In 2003, Steele says he cited Los Alamos for an unprecedented 45 major nuclear safety violations: "Forty-five shows that their normal mode of operation is to have violations. That they view these as glitches, that there's no sense of urgency in fixing them. And they could be precursors to disaster."
For example, Steele says Los Alamos came up with a flawed set of safety guidelines that said that in the event of a large explosion at its radioactive liquid waste facility, the subsequent fire in thousands of gallons of nuclear waste would be extinguished by the sprinkler system. The sprinkler system there would extinguish the estimated hundreds of thousands of gallons of nuclear waste, which would catch fire.
"Under the tons of rubble, the sprinkler head would rise up somehow and put out the fire. Of course, this is impossible, for a sprinkler to work under tons of rubble," says Steele.
After pointing out this and other safety hazards to his bosses, Steele was suspended, allegedly for breaching security in an e-mail exchange with his co-workers at Los Alamos.
Matthew Zipoli, the Lawrence Livermore security guard, was fired after he allegedly organized a walkout of his fellow guards.
And as for Richard Levernier, who ran the mock terrorist drills, he was demoted after giving unclassified information about his security concerns to a newspaper.
All of them claim it was retaliation, which the Department of Energy denies. But it turns out many of the allegations they told us have been substantiated by various federal government agencies.
Zipoli has since been reinstated, and Steele was cleared and is back on the job. Over at the Department of Energy, Linton Brooks says they take all incidents and allegations of lax security seriously.
All of these concerns have been outlined in reports since 1997. And they continue to occur as recently as just in the last few months. Why? "Because this is a complex system. Because there are always going to be problems, and you have to continue to deal with those problems," says Brooks.
"And what we're trying to do is to make sure that when you're sitting here with my successor, that you don't have repetitions of these problems. Because we've got a long-term system to fix it."

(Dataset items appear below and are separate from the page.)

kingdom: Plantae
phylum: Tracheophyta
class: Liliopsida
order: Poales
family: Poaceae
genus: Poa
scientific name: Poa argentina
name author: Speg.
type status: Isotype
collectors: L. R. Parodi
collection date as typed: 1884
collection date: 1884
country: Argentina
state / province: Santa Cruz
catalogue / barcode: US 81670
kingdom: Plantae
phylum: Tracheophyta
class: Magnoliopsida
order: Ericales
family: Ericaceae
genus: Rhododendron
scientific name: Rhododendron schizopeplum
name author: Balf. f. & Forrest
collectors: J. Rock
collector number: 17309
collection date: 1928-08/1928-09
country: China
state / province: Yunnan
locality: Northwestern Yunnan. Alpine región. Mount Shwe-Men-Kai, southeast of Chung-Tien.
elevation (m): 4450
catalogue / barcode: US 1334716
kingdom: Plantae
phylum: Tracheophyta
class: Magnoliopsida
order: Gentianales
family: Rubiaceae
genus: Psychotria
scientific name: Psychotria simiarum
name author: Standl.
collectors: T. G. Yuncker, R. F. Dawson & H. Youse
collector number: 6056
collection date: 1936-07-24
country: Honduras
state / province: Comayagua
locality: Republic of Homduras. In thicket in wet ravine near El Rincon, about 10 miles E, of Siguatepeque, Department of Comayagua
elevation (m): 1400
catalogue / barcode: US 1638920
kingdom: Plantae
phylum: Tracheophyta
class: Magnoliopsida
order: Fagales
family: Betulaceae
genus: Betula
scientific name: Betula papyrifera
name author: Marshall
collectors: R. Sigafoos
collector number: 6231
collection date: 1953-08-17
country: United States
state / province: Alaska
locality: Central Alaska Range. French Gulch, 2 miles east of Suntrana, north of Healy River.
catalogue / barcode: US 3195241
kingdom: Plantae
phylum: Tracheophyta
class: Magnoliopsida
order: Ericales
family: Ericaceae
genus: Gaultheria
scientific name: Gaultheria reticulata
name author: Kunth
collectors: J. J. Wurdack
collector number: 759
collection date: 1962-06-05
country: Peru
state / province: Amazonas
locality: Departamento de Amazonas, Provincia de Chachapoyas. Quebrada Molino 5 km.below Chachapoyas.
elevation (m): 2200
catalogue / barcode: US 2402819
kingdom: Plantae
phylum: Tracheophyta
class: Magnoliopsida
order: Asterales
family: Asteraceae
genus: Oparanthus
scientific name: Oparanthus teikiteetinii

Just last week, the Department of Energy's inspector general found that security guards at the Y-12 weapons plant have been cheating on mock terrorist drills for the past 20 years, claiming they were successful in defending their facility when in fact, in some cases, they were not.
In response to continuing security problems, Brooks and the Department of Energy are conducting special inspections of all nine nuclear weapons sites.
In the last several months, the Department of Energy says it has undertaken new steps to enhance security, including the creation of an elite paramilitary unit, and new technology to assist security officers.
As for the nuclear research that was shut down at the nation's nine nuclear weapons facilities, nearly 75 percent of that research was restarted recently -- after Energy Secretary Abraham said he was able to verify that adequate security measures were put into effect.